What this task involves:
Count how many lines in the material below hold the word "function"; the reply is that number alone.

Records for this exercise:
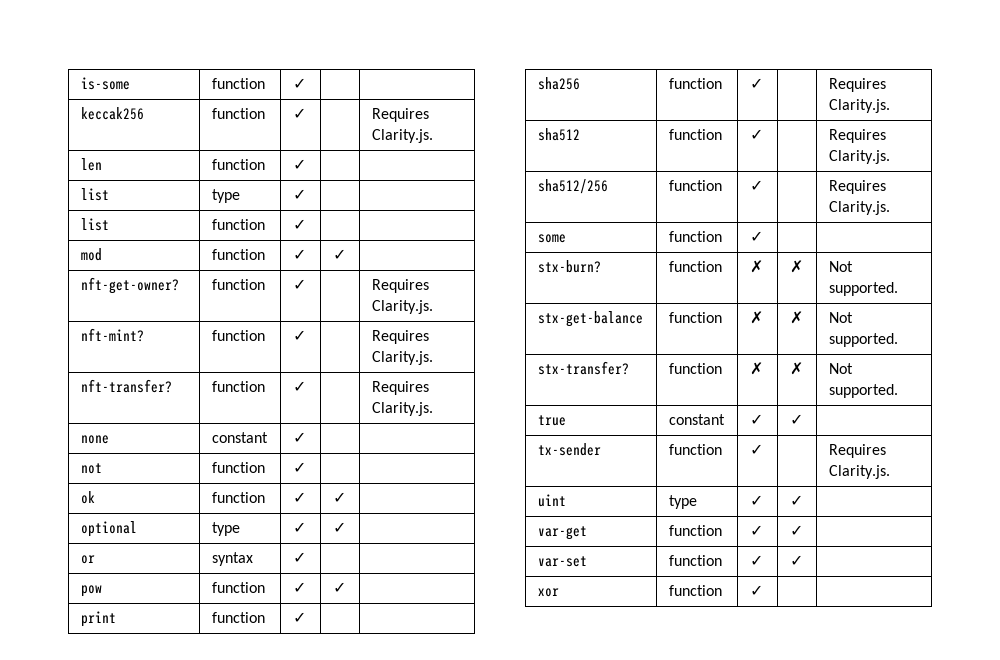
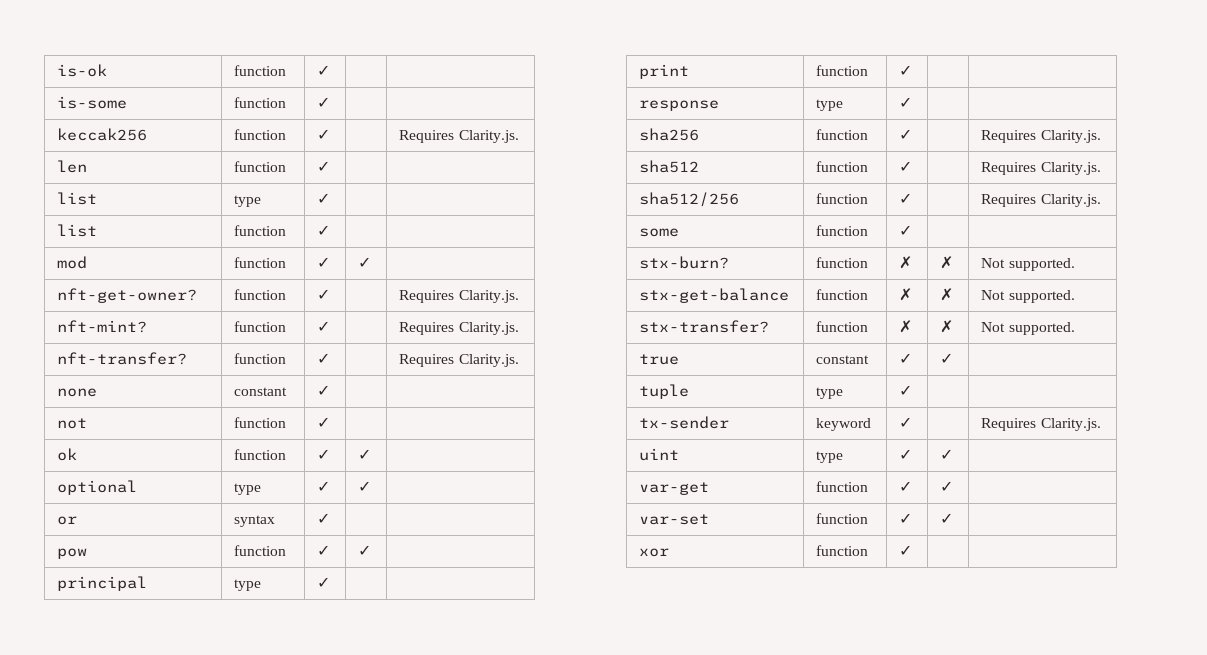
(80, 83) none -> [57,64,108,77] [234,65,287,76] [317,65,331,76] is-ok | function | ✓ | | //
(346, 587) none -> [57,576,148,591] [234,579,262,591] [317,577,331,588] // principal | type | ✓ | |
(306, 617) none -> [639,100,720,111] [816,99,844,111] [899,97,913,108] // response | type | ✓ | |
(803, 419) none -> [639,384,690,399] [816,387,844,399] [899,385,913,396] // tuple | type | ✓ | |
[668,444,722,455] function -> [816,418,872,431] keyword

Output for this exercise:
2